What you have to do: A copy is needed of each line in the records that has the word "bottomTab".

Given records:

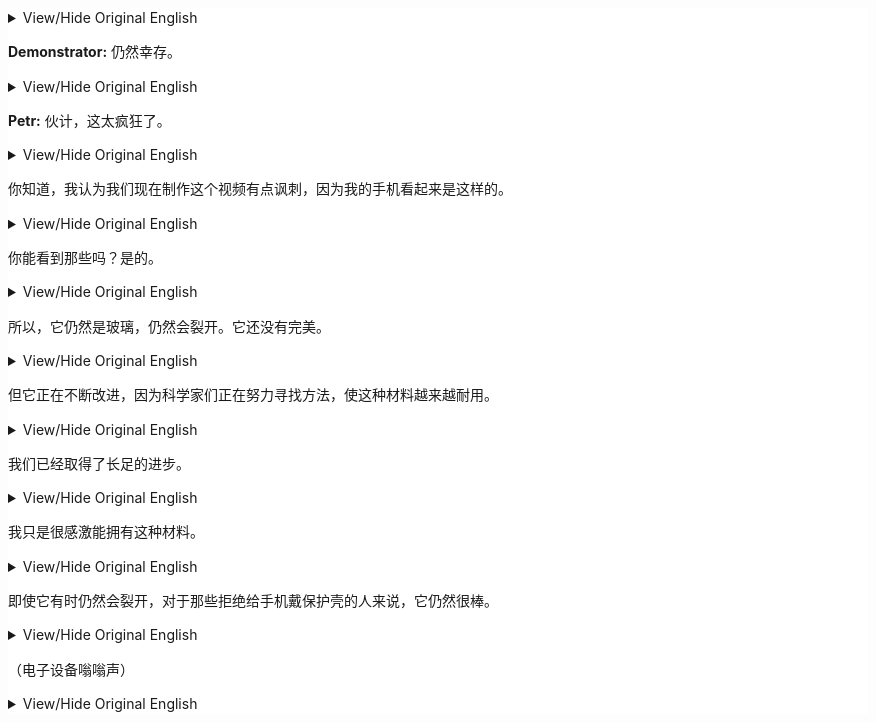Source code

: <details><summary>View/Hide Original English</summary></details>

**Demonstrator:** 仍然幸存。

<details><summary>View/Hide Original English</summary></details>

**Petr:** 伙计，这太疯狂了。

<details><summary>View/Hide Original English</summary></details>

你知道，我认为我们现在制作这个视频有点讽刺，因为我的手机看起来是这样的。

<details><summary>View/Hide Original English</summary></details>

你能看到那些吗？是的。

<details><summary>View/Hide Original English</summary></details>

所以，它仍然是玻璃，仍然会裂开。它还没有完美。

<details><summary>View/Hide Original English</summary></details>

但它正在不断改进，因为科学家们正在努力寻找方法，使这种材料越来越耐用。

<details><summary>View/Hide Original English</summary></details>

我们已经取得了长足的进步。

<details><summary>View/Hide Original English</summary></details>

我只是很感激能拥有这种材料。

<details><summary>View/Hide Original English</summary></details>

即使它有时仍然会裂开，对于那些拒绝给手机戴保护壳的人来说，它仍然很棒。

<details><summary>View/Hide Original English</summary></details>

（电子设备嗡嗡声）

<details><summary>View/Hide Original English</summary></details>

--

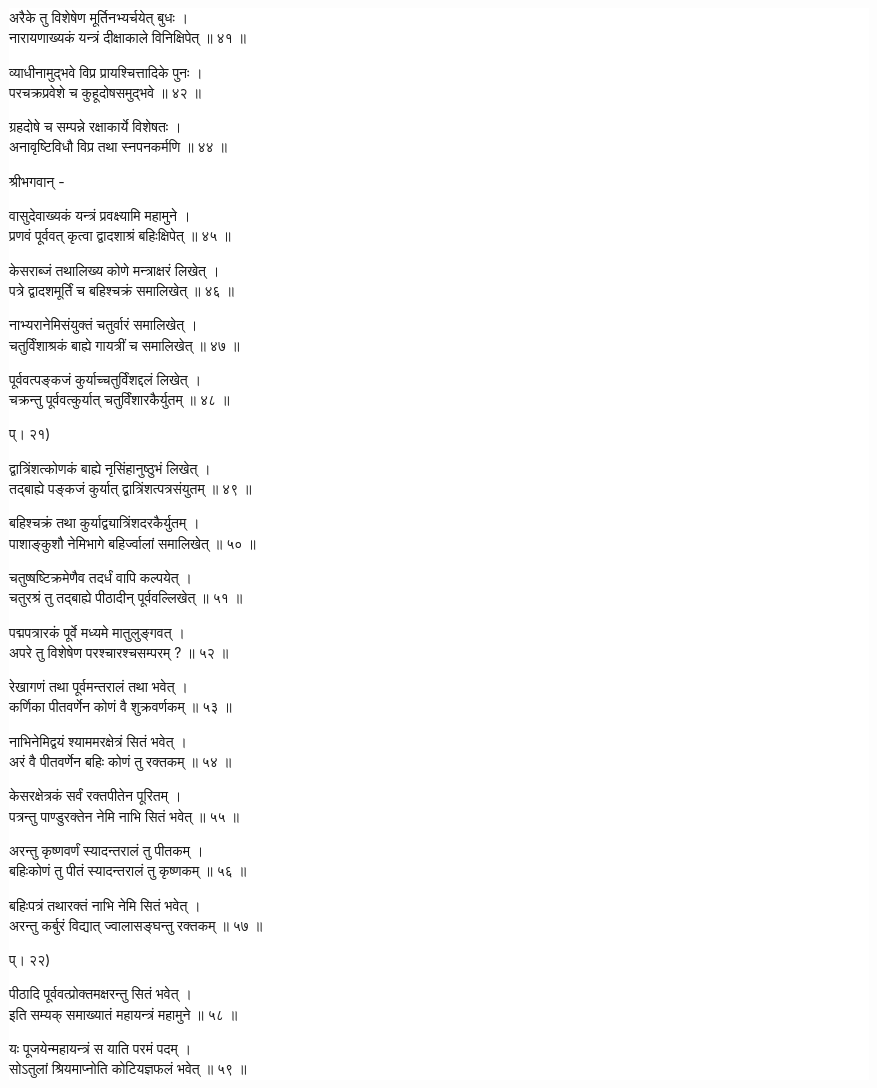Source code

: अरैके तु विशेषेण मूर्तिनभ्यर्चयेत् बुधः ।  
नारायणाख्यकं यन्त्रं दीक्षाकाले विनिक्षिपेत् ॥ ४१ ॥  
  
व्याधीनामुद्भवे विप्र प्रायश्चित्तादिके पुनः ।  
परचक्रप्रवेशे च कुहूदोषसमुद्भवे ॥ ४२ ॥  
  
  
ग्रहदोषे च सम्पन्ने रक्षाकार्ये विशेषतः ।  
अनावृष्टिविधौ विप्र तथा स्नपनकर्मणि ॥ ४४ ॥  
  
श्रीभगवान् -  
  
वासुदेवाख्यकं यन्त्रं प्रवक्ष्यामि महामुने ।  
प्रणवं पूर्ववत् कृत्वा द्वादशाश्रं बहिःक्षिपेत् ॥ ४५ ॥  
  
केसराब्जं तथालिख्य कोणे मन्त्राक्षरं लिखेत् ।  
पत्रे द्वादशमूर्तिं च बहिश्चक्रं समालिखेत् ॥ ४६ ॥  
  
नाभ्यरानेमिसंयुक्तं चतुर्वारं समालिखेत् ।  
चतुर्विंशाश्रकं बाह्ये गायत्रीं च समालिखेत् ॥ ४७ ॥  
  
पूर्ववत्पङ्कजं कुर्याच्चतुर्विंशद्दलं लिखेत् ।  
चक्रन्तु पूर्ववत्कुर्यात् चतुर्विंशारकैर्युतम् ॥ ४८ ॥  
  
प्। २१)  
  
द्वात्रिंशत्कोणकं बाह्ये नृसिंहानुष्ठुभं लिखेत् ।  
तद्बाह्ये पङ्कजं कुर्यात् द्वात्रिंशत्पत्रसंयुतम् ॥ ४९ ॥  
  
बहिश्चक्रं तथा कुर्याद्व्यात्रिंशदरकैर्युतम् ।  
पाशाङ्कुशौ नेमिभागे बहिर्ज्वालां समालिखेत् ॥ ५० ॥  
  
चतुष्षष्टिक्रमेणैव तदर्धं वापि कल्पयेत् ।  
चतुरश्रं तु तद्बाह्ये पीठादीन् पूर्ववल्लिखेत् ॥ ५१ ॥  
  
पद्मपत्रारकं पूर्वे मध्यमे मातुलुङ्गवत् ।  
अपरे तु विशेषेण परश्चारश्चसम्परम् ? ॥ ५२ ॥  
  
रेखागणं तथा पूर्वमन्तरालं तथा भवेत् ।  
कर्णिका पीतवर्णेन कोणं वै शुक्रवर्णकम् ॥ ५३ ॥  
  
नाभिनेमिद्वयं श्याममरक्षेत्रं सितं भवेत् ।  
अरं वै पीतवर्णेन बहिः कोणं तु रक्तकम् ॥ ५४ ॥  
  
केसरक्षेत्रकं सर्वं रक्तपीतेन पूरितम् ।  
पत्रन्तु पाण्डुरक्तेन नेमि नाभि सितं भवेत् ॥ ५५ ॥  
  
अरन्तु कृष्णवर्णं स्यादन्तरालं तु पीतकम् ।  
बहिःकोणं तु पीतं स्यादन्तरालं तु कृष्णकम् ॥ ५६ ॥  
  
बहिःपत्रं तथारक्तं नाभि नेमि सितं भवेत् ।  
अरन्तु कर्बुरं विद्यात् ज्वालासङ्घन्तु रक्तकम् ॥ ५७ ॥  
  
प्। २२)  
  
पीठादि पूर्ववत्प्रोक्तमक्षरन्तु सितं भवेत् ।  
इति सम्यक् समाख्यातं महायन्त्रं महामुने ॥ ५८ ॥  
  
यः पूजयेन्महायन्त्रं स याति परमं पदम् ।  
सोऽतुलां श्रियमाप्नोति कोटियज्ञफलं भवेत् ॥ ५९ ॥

--

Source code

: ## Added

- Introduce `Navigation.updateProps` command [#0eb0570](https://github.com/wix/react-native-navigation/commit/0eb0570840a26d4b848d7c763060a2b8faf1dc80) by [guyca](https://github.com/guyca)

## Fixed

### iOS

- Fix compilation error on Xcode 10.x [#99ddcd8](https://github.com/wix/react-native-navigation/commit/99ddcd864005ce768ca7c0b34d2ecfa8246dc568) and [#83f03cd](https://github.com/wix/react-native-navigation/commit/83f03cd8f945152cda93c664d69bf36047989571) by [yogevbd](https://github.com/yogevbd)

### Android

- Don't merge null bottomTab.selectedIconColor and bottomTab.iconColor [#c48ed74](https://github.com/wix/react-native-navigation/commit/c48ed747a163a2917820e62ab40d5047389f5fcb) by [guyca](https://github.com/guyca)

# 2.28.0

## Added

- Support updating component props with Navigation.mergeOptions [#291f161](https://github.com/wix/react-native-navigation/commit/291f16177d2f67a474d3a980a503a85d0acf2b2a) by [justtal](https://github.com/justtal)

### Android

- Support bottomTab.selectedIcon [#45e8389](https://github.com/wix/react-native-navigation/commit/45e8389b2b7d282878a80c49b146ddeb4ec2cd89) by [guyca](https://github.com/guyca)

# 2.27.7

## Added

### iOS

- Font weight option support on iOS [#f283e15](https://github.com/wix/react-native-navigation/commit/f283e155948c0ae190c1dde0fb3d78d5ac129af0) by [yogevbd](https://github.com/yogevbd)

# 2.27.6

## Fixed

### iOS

Output of the task:
- Don't merge null bottomTab.selectedIconColor and bottomTab.iconColor [#c48ed74](https://github.com/wix/react-native-navigation/commit/c48ed747a163a2917820e62ab40d5047389f5fcb) by [guyca](https://github.com/guyca)
- Support bottomTab.selectedIcon [#45e8389](https://github.com/wix/react-native-navigation/commit/45e8389b2b7d282878a80c49b146ddeb4ec2cd89) by [guyca](https://github.com/guyca)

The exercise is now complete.